Marés, pensei, numa esquina. Deve ser maré alta. Tão possível, tão plausível quanto a baixa. Ao invés de ondas, do mar que se expande, as pessoas aparecendo na minha frente, por influência da lua, ou de seja lá que outra força impossível de se ver. Simples como água.
Imagino que as marés na vida de cada pessoa aconteçam em momentos diferentes, obedecendo a uma lógica oculta, e que cada pessoa tenha a sua hora de encher ou vazar. Porque se todos os mares de encontros casuais ficassem cheios ao mesmo tempo, daria um trabalho enorme ao acaso. Parte dessa lógica, e de sua graça, é justamente o fato de não podermos controlá-la. Quantas vezes quis encontrar alguém pela cidade, a pessoa por quem estava apaixonada, e tanto a carregava no meu pensamento que tinha a constante sensação de um encontro iminente que nunca se cumpria? Um dia, outro dia, até forçando o acaso, levando meus passos para perto da região da vida daquela pessoa, semanas, e nada, nenhum encontro. Maré baixa. Para os apaixonados, para quem a cidade inteira tem um dono que não toma posse nunca do espaço que é seu, é sempre maré baixa. E quantas vezes fui presenteada com encontros para os quais eu não estava minimamente preparada, aquela saída rápida até a farmácia, chinelo e cabelo bagunçado e, levantando a cabeça, pronto, lá está a pessoa que eu tanto queria ver? Quando a gente menos espera, dizem; eu diria que a maré alta vem quando quer, sem ter nem a certeza de que poderá ser recebida a contento. Mas assim é a vida, não? Passa um turbilhão e depois ficamos nos perguntando se era aquilo mesmo. Era. E já passou.
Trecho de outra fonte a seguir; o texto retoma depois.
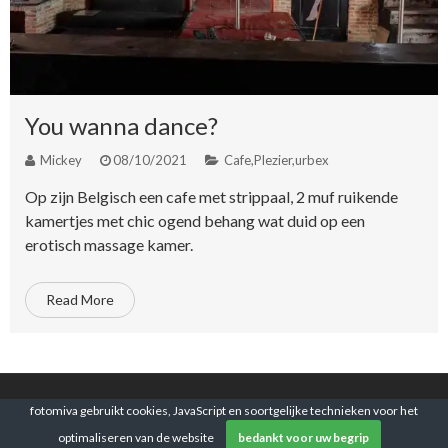
You wanna dance?
Mickey
08/10/2021
Cafe
,
Plezier
,
urbex
Op zijn Belgisch een cafe met strippaal, 2 muf ruikende
kamertjes met chic ogend behang wat duid op een
erotisch massage kamer.
Read More
© 2025 Fotomiva Leave nothing but footprints, take
fotomiva gebruikt cookies, JavaScript en soortgelijke technieken voor het
nothing but pictures!
optimaliseren van de website
bedankt voor uw begrip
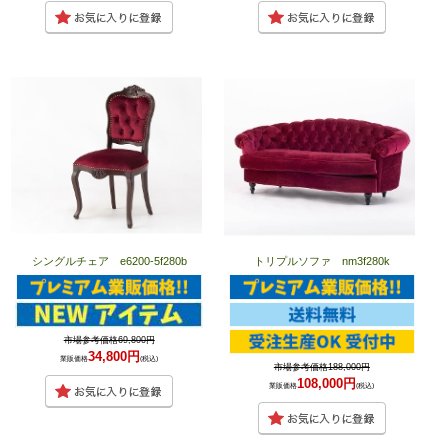
シングルチェア e6200-5f280b
トリプルソファ nm3f280k
市場参考価格69,800円
34,800円
業販価格
(税込)
市場参考価格188,000円
108,000円
業販価格
(税込)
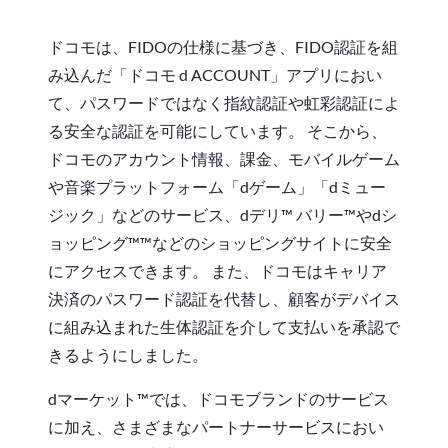
ドコモは、FIDOの仕様に基づき、FIDO認証を組
み込んだ「ドコモ d ACCOUNT」アプリにおい
て、パスワードではなく指紋認証や虹彩認証によ
る安全な認証を可能にしています。 そこから、
ドコモのアカウント情報、課金、モバイルゲーム
や音楽プラットフォーム「dゲーム」「dミュー
ジック」などのサービス、dデリ™ バリー™やdシ
ョッピング™™などのショッピングサイトに安全
にアクセスできます。 また、ドコモはキャリア
決済のパスワード認証を代替し、顧客がデバイス
に組み込まれた生体認証を介して支払いを承認で
きるようにしました。
dマーケット™では、ドコモブランドのサービス
に加え、さまざまなパートナーサービスにおい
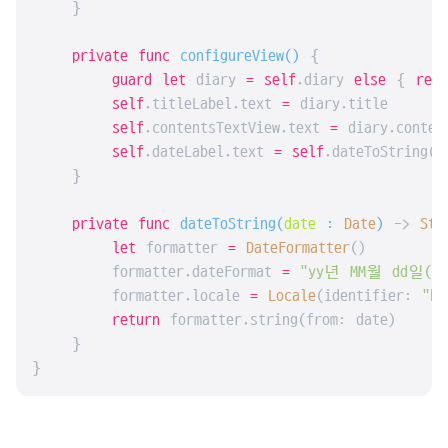
    }

private
func
configureView
()
 {

guard
let
 diary 
=
self
.diary 
else
 { 
retu
self
.titleLabel.text 
=
 diary.title

self
.contentsTextView.text 
=
 diary.content
self
.dateLabel.text 
=
self
.dateToString(d
    }

private
func
dateToString
(
date
 : 
Date
)
 -> 
Str
let
 formatter 
=
DateFormatter
()

        formatter.dateFormat 
=
"yy년 MM월 dd일(EE
        formatter.locale 
=
Locale
(identifier: 
"ko
return
 formatter.string(from: date)

    }

}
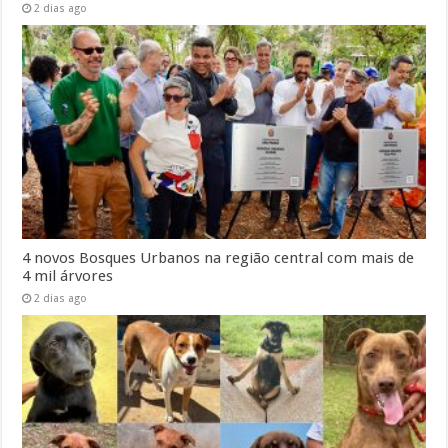
2 dias ago
4 novos Bosques Urbanos na região central com mais de
4 mil árvores
2 dias ago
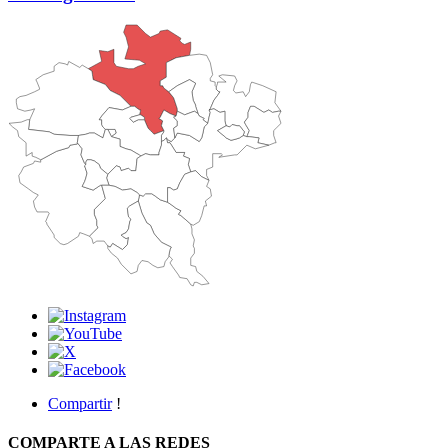
Compartir
!
COMPARTE A LAS REDES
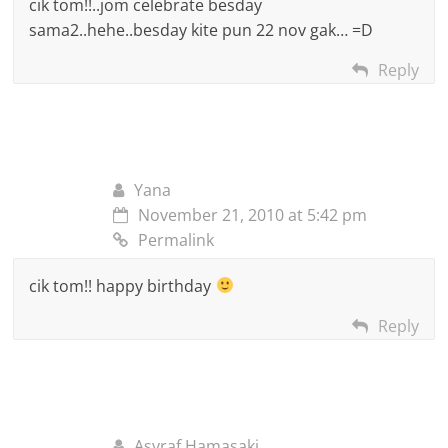
cik tom!!..jom celebrate besday
sama2..hehe..besday kite pun 22 nov gak… =D
Reply
Yana
November 21, 2010 at 5:42 pm
Permalink
cik tom!! happy birthday
Reply
Asyraf Hamasaki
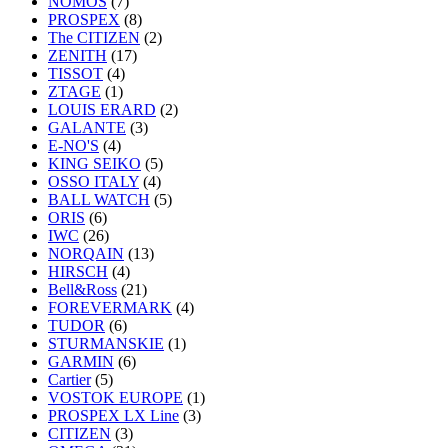
NOMOS
(7)
PROSPEX
(8)
The CITIZEN
(2)
ZENITH
(17)
TISSOT
(4)
ZTAGE
(1)
LOUIS ERARD
(2)
GALANTE
(3)
E-NO'S
(4)
KING SEIKO
(5)
OSSO ITALY
(4)
BALL WATCH
(5)
ORIS
(6)
IWC
(26)
NORQAIN
(13)
HIRSCH
(4)
Bell&Ross
(21)
FOREVERMARK
(4)
TUDOR
(6)
STURMANSKIE
(1)
GARMIN
(6)
Cartier
(5)
VOSTOK EUROPE
(1)
PROSPEX LX Line
(3)
CITIZEN
(3)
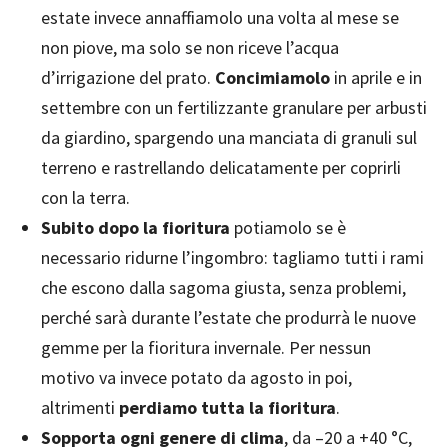
estate invece annaffiamolo una volta al mese se
non piove, ma solo se non riceve l’acqua
d’irrigazione del prato.
Concimiamolo
in aprile e in
settembre con un fertilizzante granulare per arbusti
da giardino, spargendo una manciata di granuli sul
terreno e rastrellando delicatamente per coprirli
con la terra.
Subito dopo la fioritura
potiamolo se è
necessario ridurne l’ingombro: tagliamo tutti i rami
che escono dalla sagoma giusta, senza problemi,
perché sarà durante l’estate che produrrà le nuove
gemme per la fioritura invernale. Per nessun
motivo va invece potato da agosto in poi,
altrimenti
perdiamo tutta la fioritura
.
Sopporta ogni genere di clima
, da –20 a +40 °C,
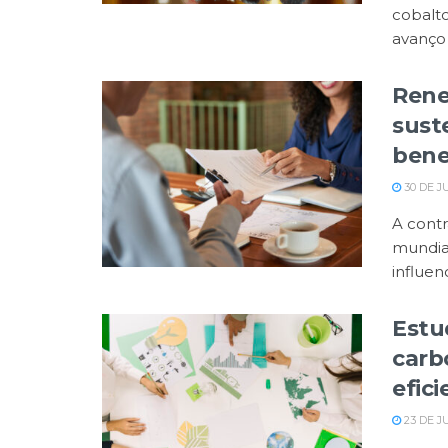
cobalto
avanço .
Rene
sust
bene
30 DE J
A contr
mundial
influenci
Estu
carb
efici
23 DE J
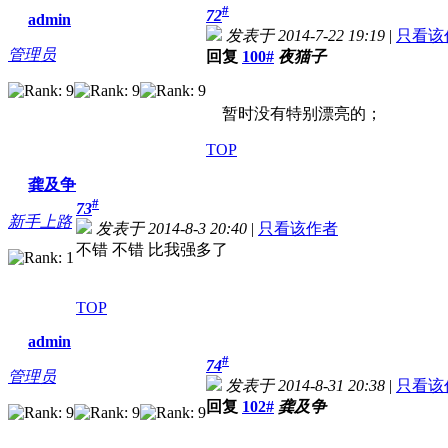
#
72
admin
发表于 2014-7-22 19:19
|
只看该
管理员
回复
100#
夜猫子
暂时没有特别漂亮的；
TOP
龚及争
#
73
新手上路
发表于 2014-8-3 20:40
|
只看该作者
不错 不错 比我强多了
TOP
admin
#
74
管理员
发表于 2014-8-31 20:38
|
只看该
回复
102#
龚及争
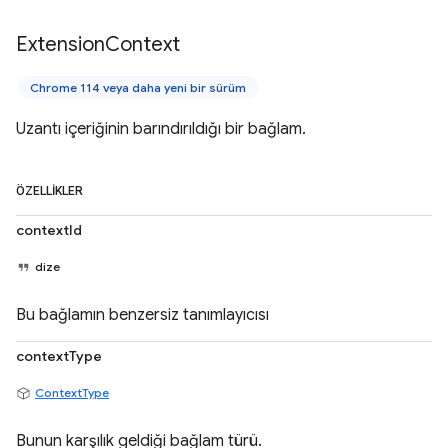
Extension
Context
Chrome 114 veya daha yeni bir sürüm
Uzantı içeriğinin barındırıldığı bir bağlam.
ÖZELLIKLER
contextId
dize
Bu bağlamın benzersiz tanımlayıcısı
contextType
ContextType
Bunun karşılık geldiği bağlam türü.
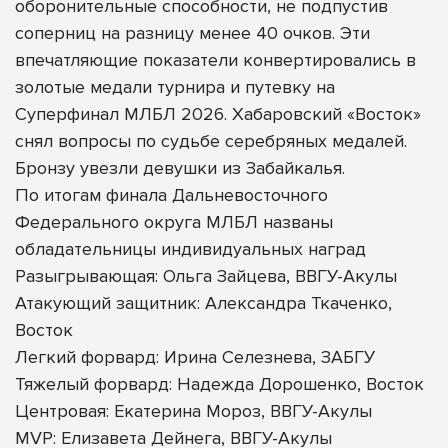
оборонительные способности, не подпустив
соперниц на разницу менее 40 очков. Эти
впечатляющие показатели конвертировались в
золотые медали турнира и путевку на
Суперфинал МЛБЛ 2026. Хабаровский «Восток»
снял вопросы по судьбе серебряных медалей.
Бронзу увезли девушки из Забайкалья.
По итогам финала Дальневосточного
Федерального округа МЛБЛ названы
обладательницы индивидуальных наград
Разыгрывающая: Ольга Зайцева, ВВГУ-Акулы
Атакующий защитник: Александра Ткаченко,
Восток
Легкий форвард: Ирина Селезнева, ЗАБГУ
Тяжелый форвард: Надежда Дорошенко, Восток
Центровая: Екатерина Мороз, ВВГУ-Акулы
MVP: Елизавета Дейнега, ВВГУ-Акулы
Fico imaginando como seria brincar de deus. Quando quero tanto um encontro que não acontece, penso na possibilidade de haver alguém capaz de olhar de cima, de nos ver caminhando pelas ruas, minúsculos, mas com objetivos, anseios e afetos, e nos fazer rumar para a esquina tal no exato instante em que meu fulando a estará dobrando. Uma parada diante da banca de jornal daqui, um farol de pedestres aberto dali e pronto, o esbarrão se dá, presente do tempo. Ou não. Bastaria, para um deus brincalhão, olhar de cima, mirar todos os encontros possíveis mas não acontecidos, por questão de cinco metros adiante ou trinta segundos atrás; bastaria isso para, de longe, aquecer o coração divino do tempo com a beleza do desencontro, que nos concede todos os dias a paz da maré vazia. Porque não encontrar nos delega possibilidades e esperanças eternas, há amanhã, há depois de amanhã; mantém o caminho aberto dos sonhos, e não o mais endurecido da realidade. São mágicos, os encontros; mas o motor do mundo – concluí, naquela mesma esquina – é, afinal de contas, o desencontro.